Saturday, August 29, 2009

Apple Cobbler

Is fall really almost here? Here's a good fall dessert from Salud:

Apple Cobbler

2 cups diced apples (use a combo of types of apples... different colors makes it pretty so I don't peel them)

1 cup brown sugar

pinch cinnamon

pinch nutmeg

pinch cloves

¾ cup flour

pinch salt

2 teaspoons baking powder

¾ cup milk

1 cup sugar

½ cup butter

Mix apples with brown sugar, cinnamon, nutmeg, and cloves, set aside. Mix flour, salt, baking powder, milk, and sugar in a medium bowl to form a batter; set aside. Melt butter in 9x13 baking dish. Add batter and then add apple mixture on top of batter. Bake at 325 for 45 minutes or until browned and bubbly.

Wednesday, August 26, 2009

Fresh Fruit Cobbler

This easy recipe from my mom relies on pantry staples and fresh seasonal fruit.

EASY Fresh Fruit Cobbler

½ stick butter

½ cup self-rising flour

¾ cup sugar

½ cup + 3 Tablespoons milk

1 cup fresh fruit (blackberries, blueberries, peaches, etc.)

1) melt butter in casserole dish

2) Put fruit in dish with butter

3) Mix self-rising flour, sugar, and milk.

4) Pour mixture over fruit

5) Bake at 350ยบ for 30 minutes or until golden brown on top.
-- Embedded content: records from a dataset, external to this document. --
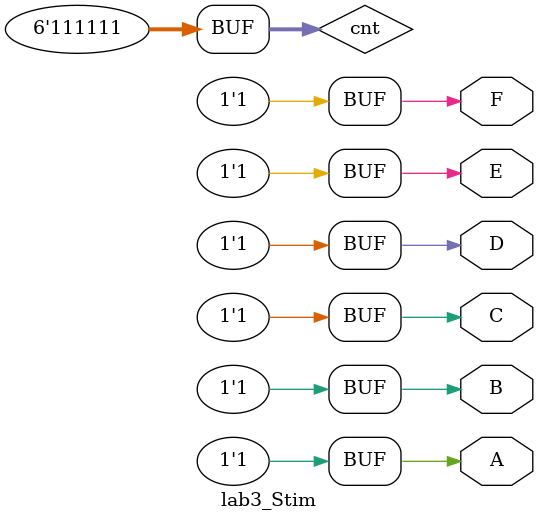
<source format=v>
module lab3_Stim(A, B, C, D, E, F); 

	output A, B, C, D, E, F;

    parameter delay = 100;

    // Used for creating six-input binary test 
    reg [5:0] cnt;

    //initial begin
        //cnt = 0;
        // repeat (64) means do the function 64 times
        // Similar: for(i=0; i < 64; i++) 
		//repeat (64) begin
			//#delay cnt=cnt+1;
        //end
    //end
	
    initial begin
        cnt = 63;
        // repeat (64) means do the function 64 times
        // Similar: for(i=63; i >= 0; i--) 
		repeat (64) begin
			#delay cnt=cnt-1;
        end
    end

    // Automaticaly convert 'cnt' this to binary
    // 0 -> A = '0', B = '0'
    // 1 -> A = '0', B = '1'... and so on. 
    assign {A,B,C,D,E,F} = cnt;

endmodule
</source>
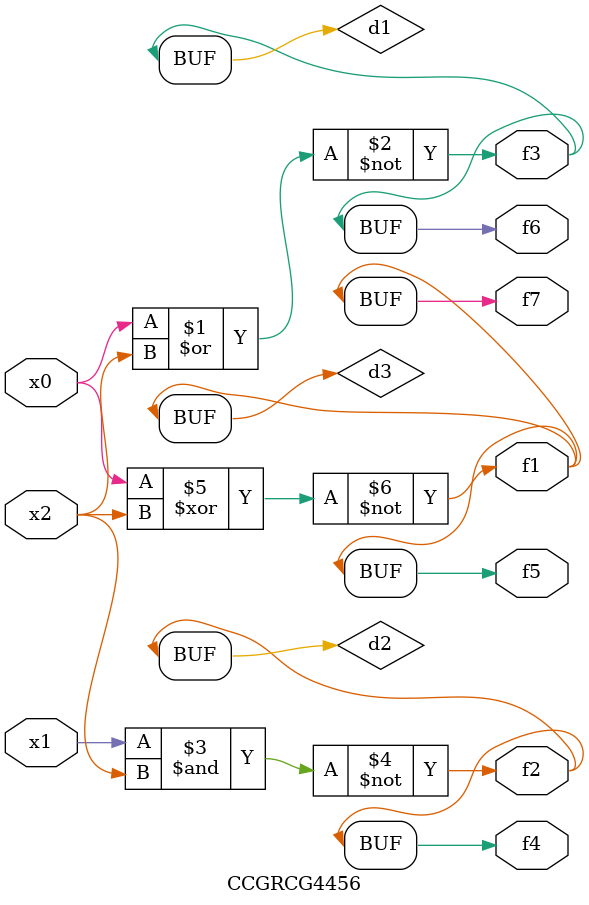
<source format=v>
module CCGRCG4456(
	input x0, x1, x2,
	output f1, f2, f3, f4, f5, f6, f7
);

	wire d1, d2, d3;

	nor (d1, x0, x2);
	nand (d2, x1, x2);
	xnor (d3, x0, x2);
	assign f1 = d3;
	assign f2 = d2;
	assign f3 = d1;
	assign f4 = d2;
	assign f5 = d3;
	assign f6 = d1;
	assign f7 = d3;
endmodule

</source>
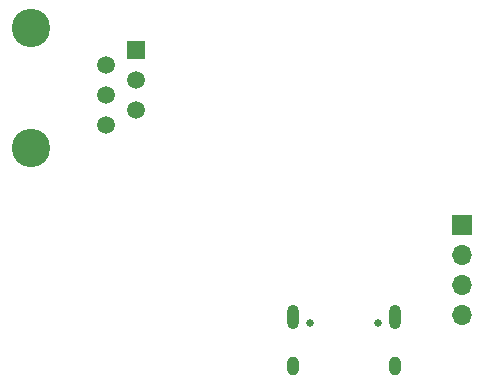
<source format=gbr>
%TF.GenerationSoftware,KiCad,Pcbnew,(5.99.0-7626-g1ca75c8fda)*%
%TF.CreationDate,2021-03-16T15:24:00+01:00*%
%TF.ProjectId,CDEM,4344454d-2e6b-4696-9361-645f70636258,rev?*%
%TF.SameCoordinates,Original*%
%TF.FileFunction,Soldermask,Bot*%
%TF.FilePolarity,Negative*%
%FSLAX46Y46*%
G04 Gerber Fmt 4.6, Leading zero omitted, Abs format (unit mm)*
G04 Created by KiCad (PCBNEW (5.99.0-7626-g1ca75c8fda)) date 2021-03-16 15:24:00*
%MOMM*%
%LPD*%
G01*
G04 APERTURE LIST*
%ADD10C,0.650000*%
%ADD11O,1.000000X1.600000*%
%ADD12O,1.000000X2.100000*%
%ADD13R,1.700000X1.700000*%
%ADD14O,1.700000X1.700000*%
%ADD15C,3.250000*%
%ADD16R,1.520000X1.520000*%
%ADD17C,1.520000*%
G04 APERTURE END LIST*
D10*
%TO.C,J1*%
X58460000Y-125700000D03*
X64240000Y-125700000D03*
D11*
X65670000Y-129350000D03*
D12*
X57030000Y-125170000D03*
D11*
X57030000Y-129350000D03*
D12*
X65670000Y-125170000D03*
%TD*%
D13*
%TO.C,J3*%
X71300000Y-117400000D03*
D14*
X71300000Y-119940000D03*
X71300000Y-122480000D03*
X71300000Y-125020000D03*
%TD*%
D15*
%TO.C,J2*%
X34810000Y-100690000D03*
X34810000Y-110850000D03*
D16*
X43700000Y-102600000D03*
D17*
X41160000Y-103870000D03*
X43700000Y-105140000D03*
X41160000Y-106410000D03*
X43700000Y-107680000D03*
X41160000Y-108950000D03*
%TD*%
M02*

</source>
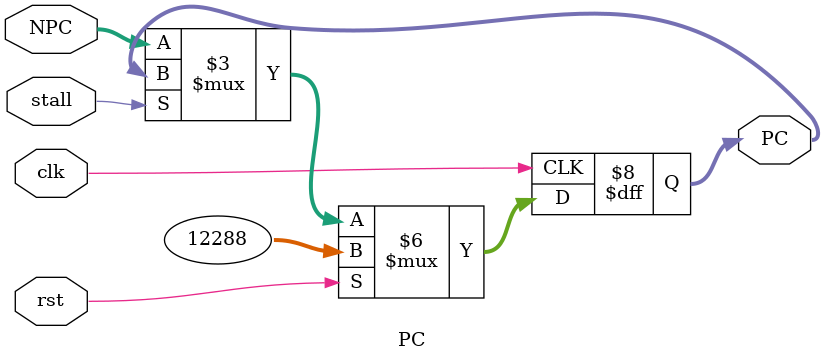
<source format=v>
`timescale 1ns / 1ps


module PC( clk, rst,stall, NPC, PC );          
   input clk;
   input rst,stall;
   input[31:0] NPC;
   output[31:0] PC;
   
   reg [31:0] PC;            
   always @(posedge clk ) begin
      if ( rst ) 
         PC <= 32'h0000_3000;   
      else 
         if(stall==0)
             PC <= NPC;
   end // end always         
endmodule




</source>
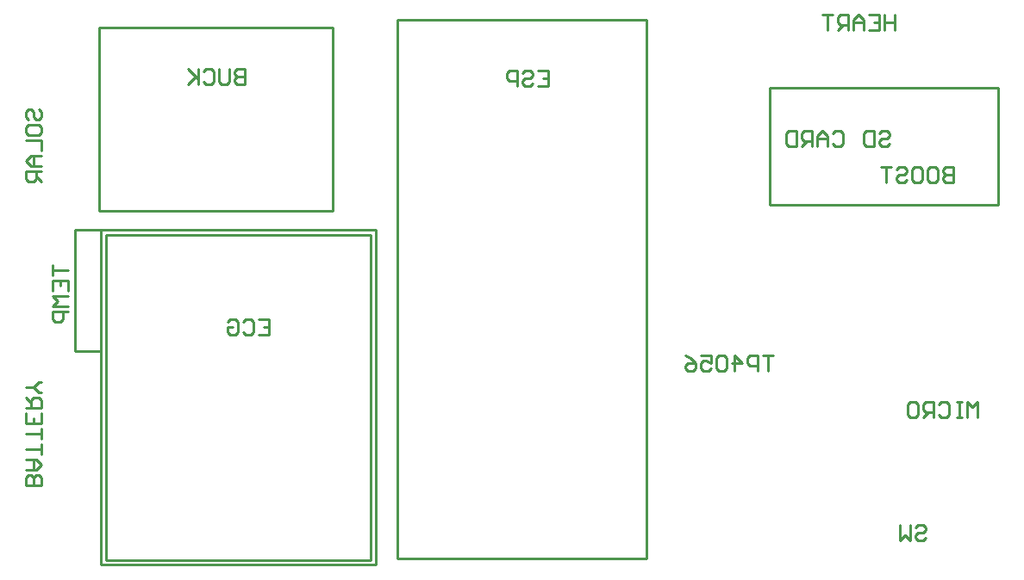
<source format=gbo>
G04*
G04 #@! TF.GenerationSoftware,Altium Limited,Altium Designer,21.0.8 (223)*
G04*
G04 Layer_Color=32896*
%FSLAX24Y24*%
%MOIN*%
G70*
G04*
G04 #@! TF.SameCoordinates,F666B87A-DE90-4157-A89C-B26E4A6581EA*
G04*
G04*
G04 #@! TF.FilePolarity,Positive*
G04*
G01*
G75*
%ADD10C,0.0100*%
D10*
X14805Y448D02*
X24450D01*
X14805D02*
Y21314D01*
X24450D01*
Y448D02*
Y21314D01*
X3272Y20996D02*
X12328D01*
X3272Y13910D02*
Y20996D01*
Y13910D02*
X12328D01*
Y20996D01*
X38057Y14161D02*
Y18688D01*
X29199D02*
X38057D01*
X29199Y14161D02*
Y18688D01*
Y14161D02*
X38057D01*
X3346Y197D02*
Y13189D01*
Y197D02*
X13976D01*
Y13189D01*
X3346D02*
X13976D01*
X3543Y394D02*
Y12992D01*
Y394D02*
X13780D01*
Y12992D01*
X3543D02*
X13780D01*
X2362Y8465D02*
Y13189D01*
X3346D01*
Y8465D02*
Y13189D01*
X2362Y8465D02*
X3346D01*
X20250Y19350D02*
X20650D01*
Y18750D01*
X20250D01*
X20650Y19050D02*
X20450D01*
X19650Y19250D02*
X19750Y19350D01*
X19950D01*
X20050Y19250D01*
Y19150D01*
X19950Y19050D01*
X19750D01*
X19650Y18950D01*
Y18850D01*
X19750Y18750D01*
X19950D01*
X20050Y18850D01*
X19450Y18750D02*
Y19350D01*
X19150D01*
X19050Y19250D01*
Y19050D01*
X19150Y18950D01*
X19450D01*
X29349Y8300D02*
X28950D01*
X29150D01*
Y7700D01*
X28750D02*
Y8300D01*
X28450D01*
X28350Y8200D01*
Y8000D01*
X28450Y7900D01*
X28750D01*
X27850Y7700D02*
Y8300D01*
X28150Y8000D01*
X27750D01*
X27550Y8200D02*
X27450Y8300D01*
X27250D01*
X27150Y8200D01*
Y7800D01*
X27250Y7700D01*
X27450D01*
X27550Y7800D01*
Y8200D01*
X26550Y8300D02*
X26950D01*
Y8000D01*
X26750Y8100D01*
X26650D01*
X26550Y8000D01*
Y7800D01*
X26650Y7700D01*
X26850D01*
X26950Y7800D01*
X25951Y8300D02*
X26150Y8200D01*
X26350Y8000D01*
Y7800D01*
X26250Y7700D01*
X26051D01*
X25951Y7800D01*
Y7900D01*
X26051Y8000D01*
X26350D01*
X8900Y19400D02*
Y18800D01*
X8600D01*
X8500Y18900D01*
Y19000D01*
X8600Y19100D01*
X8900D01*
X8600D01*
X8500Y19200D01*
Y19300D01*
X8600Y19400D01*
X8900D01*
X8300D02*
Y18900D01*
X8200Y18800D01*
X8000D01*
X7900Y18900D01*
Y19400D01*
X7300Y19300D02*
X7400Y19400D01*
X7600D01*
X7700Y19300D01*
Y18900D01*
X7600Y18800D01*
X7400D01*
X7300Y18900D01*
X7100Y19400D02*
Y18800D01*
Y19000D01*
X6700Y19400D01*
X7000Y19100D01*
X6700Y18800D01*
X36300Y15600D02*
Y15000D01*
X36000D01*
X35900Y15100D01*
Y15200D01*
X36000Y15300D01*
X36300D01*
X36000D01*
X35900Y15400D01*
Y15500D01*
X36000Y15600D01*
X36300D01*
X35400D02*
X35600D01*
X35700Y15500D01*
Y15100D01*
X35600Y15000D01*
X35400D01*
X35300Y15100D01*
Y15500D01*
X35400Y15600D01*
X34800D02*
X35000D01*
X35100Y15500D01*
Y15100D01*
X35000Y15000D01*
X34800D01*
X34700Y15100D01*
Y15500D01*
X34800Y15600D01*
X34100Y15500D02*
X34200Y15600D01*
X34400D01*
X34500Y15500D01*
Y15400D01*
X34400Y15300D01*
X34200D01*
X34100Y15200D01*
Y15100D01*
X34200Y15000D01*
X34400D01*
X34500Y15100D01*
X33900Y15600D02*
X33500D01*
X33700D01*
Y15000D01*
X34846Y1650D02*
X34946Y1750D01*
X35146D01*
X35246Y1650D01*
Y1550D01*
X35146Y1450D01*
X34946D01*
X34846Y1350D01*
Y1250D01*
X34946Y1150D01*
X35146D01*
X35246Y1250D01*
X34646Y1750D02*
Y1150D01*
X34446Y1350D01*
X34246Y1150D01*
Y1750D01*
X9450Y9700D02*
X9850D01*
Y9100D01*
X9450D01*
X9850Y9400D02*
X9650D01*
X8850Y9600D02*
X8950Y9700D01*
X9150D01*
X9250Y9600D01*
Y9200D01*
X9150Y9100D01*
X8950D01*
X8850Y9200D01*
X8250Y9600D02*
X8350Y9700D01*
X8550D01*
X8650Y9600D01*
Y9200D01*
X8550Y9100D01*
X8350D01*
X8250Y9200D01*
Y9400D01*
X8450D01*
X37250Y5900D02*
Y6500D01*
X37050Y6300D01*
X36850Y6500D01*
Y5900D01*
X36650Y6500D02*
X36450D01*
X36550D01*
Y5900D01*
X36650D01*
X36450D01*
X35750Y6400D02*
X35850Y6500D01*
X36050D01*
X36150Y6400D01*
Y6000D01*
X36050Y5900D01*
X35850D01*
X35750Y6000D01*
X35550Y5900D02*
Y6500D01*
X35250D01*
X35150Y6400D01*
Y6200D01*
X35250Y6100D01*
X35550D01*
X35350D02*
X35150Y5900D01*
X34650Y6500D02*
X34850D01*
X34950Y6400D01*
Y6000D01*
X34850Y5900D01*
X34650D01*
X34550Y6000D01*
Y6400D01*
X34650Y6500D01*
X34050Y21500D02*
Y20900D01*
Y21200D01*
X33650D01*
Y21500D01*
Y20900D01*
X33050Y21500D02*
X33450D01*
Y20900D01*
X33050D01*
X33450Y21200D02*
X33250D01*
X32850Y20900D02*
Y21300D01*
X32650Y21500D01*
X32450Y21300D01*
Y20900D01*
Y21200D01*
X32850D01*
X32250Y20900D02*
Y21500D01*
X31950D01*
X31850Y21400D01*
Y21200D01*
X31950Y21100D01*
X32250D01*
X32050D02*
X31850Y20900D01*
X31650Y21500D02*
X31250D01*
X31450D01*
Y20900D01*
X550Y17450D02*
X450Y17550D01*
Y17750D01*
X550Y17850D01*
X650D01*
X750Y17750D01*
Y17550D01*
X850Y17450D01*
X950D01*
X1050Y17550D01*
Y17750D01*
X950Y17850D01*
X450Y16950D02*
Y17150D01*
X550Y17250D01*
X950D01*
X1050Y17150D01*
Y16950D01*
X950Y16850D01*
X550D01*
X450Y16950D01*
Y16650D02*
X1050D01*
Y16250D01*
Y16050D02*
X650D01*
X450Y15850D01*
X650Y15650D01*
X1050D01*
X750D01*
Y16050D01*
X1050Y15450D02*
X450D01*
Y15150D01*
X550Y15050D01*
X750D01*
X850Y15150D01*
Y15450D01*
Y15250D02*
X1050Y15050D01*
X1041Y3272D02*
X441D01*
Y3572D01*
X541Y3672D01*
X641D01*
X741Y3572D01*
Y3272D01*
Y3572D01*
X841Y3672D01*
X941D01*
X1041Y3572D01*
Y3272D01*
X441Y3872D02*
X841D01*
X1041Y4072D01*
X841Y4272D01*
X441D01*
X741D01*
Y3872D01*
X1041Y4472D02*
Y4872D01*
Y4672D01*
X441D01*
X1041Y5072D02*
Y5472D01*
Y5272D01*
X441D01*
X1041Y6071D02*
Y5671D01*
X441D01*
Y6071D01*
X741Y5671D02*
Y5871D01*
X441Y6271D02*
X1041D01*
Y6571D01*
X941Y6671D01*
X741D01*
X641Y6571D01*
Y6271D01*
Y6471D02*
X441Y6671D01*
X1041Y6871D02*
X941D01*
X741Y7071D01*
X941Y7271D01*
X1041D01*
X741Y7071D02*
X441D01*
X33449Y16900D02*
X33549Y17000D01*
X33749D01*
X33849Y16900D01*
Y16800D01*
X33749Y16700D01*
X33549D01*
X33449Y16600D01*
Y16500D01*
X33549Y16400D01*
X33749D01*
X33849Y16500D01*
X33250Y17000D02*
Y16400D01*
X32950D01*
X32850Y16500D01*
Y16900D01*
X32950Y17000D01*
X33250D01*
X31650Y16900D02*
X31750Y17000D01*
X31950D01*
X32050Y16900D01*
Y16500D01*
X31950Y16400D01*
X31750D01*
X31650Y16500D01*
X31450Y16400D02*
Y16800D01*
X31250Y17000D01*
X31050Y16800D01*
Y16400D01*
Y16700D01*
X31450D01*
X30850Y16400D02*
Y17000D01*
X30550D01*
X30450Y16900D01*
Y16700D01*
X30550Y16600D01*
X30850D01*
X30650D02*
X30450Y16400D01*
X30251Y17000D02*
Y16400D01*
X29951D01*
X29851Y16500D01*
Y16900D01*
X29951Y17000D01*
X30251D01*
X1481Y11800D02*
Y11400D01*
Y11600D01*
X2081D01*
X1481Y10800D02*
Y11200D01*
X2081D01*
Y10800D01*
X1781Y11200D02*
Y11000D01*
X2081Y10600D02*
X1481D01*
X1681Y10400D01*
X1481Y10200D01*
X2081D01*
Y10000D02*
X1481D01*
Y9700D01*
X1581Y9600D01*
X1781D01*
X1881Y9700D01*
Y10000D01*
M02*

</source>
Serves about 4-5. For a larger group, double the recipe.

Thursday, August 20, 2009

Peach Crisp

I have made this recipe twice in the last two weeks. It is good for breakfast and good for dessert! As the dish serves 8, I cut the recipe in half both times I have made it.

Peach Crisp
5 lbs peaches (about 12) cut into 8 wedges
3/4 cup granulated sugar
3/4 cup plus 1 tablespoon all-purpose flour
1 1/4 cup light brown sugar
1/4 teaspoon kosher salt
3/4 cup (1 1/2 sticks) unsalted butter, chilled, cut into small pieces
2 cups rolled oats
1 cup almonds, roughly chopped

Heat oven to 350. In a large bowl, toss the peaches, granulated sugar, and 1 tablespoon flour. Transfer to a shallow 3-quart baking dish.

In a separate bowl, combine the brown sugar, salt, and remaining 3/4 cup of flour. Using your fingers, incorporate the butter until coarse crumbs form. Mix in the oats and almonds.

Squeeze the topping into marble-size clumps and sprinkle on the peaches. Bake until the top is golden and the fruit is tender, 45-55 minutes.


I like to serve it with non-fat vanilla yogurt for breakfast... and with ice cream for dessert.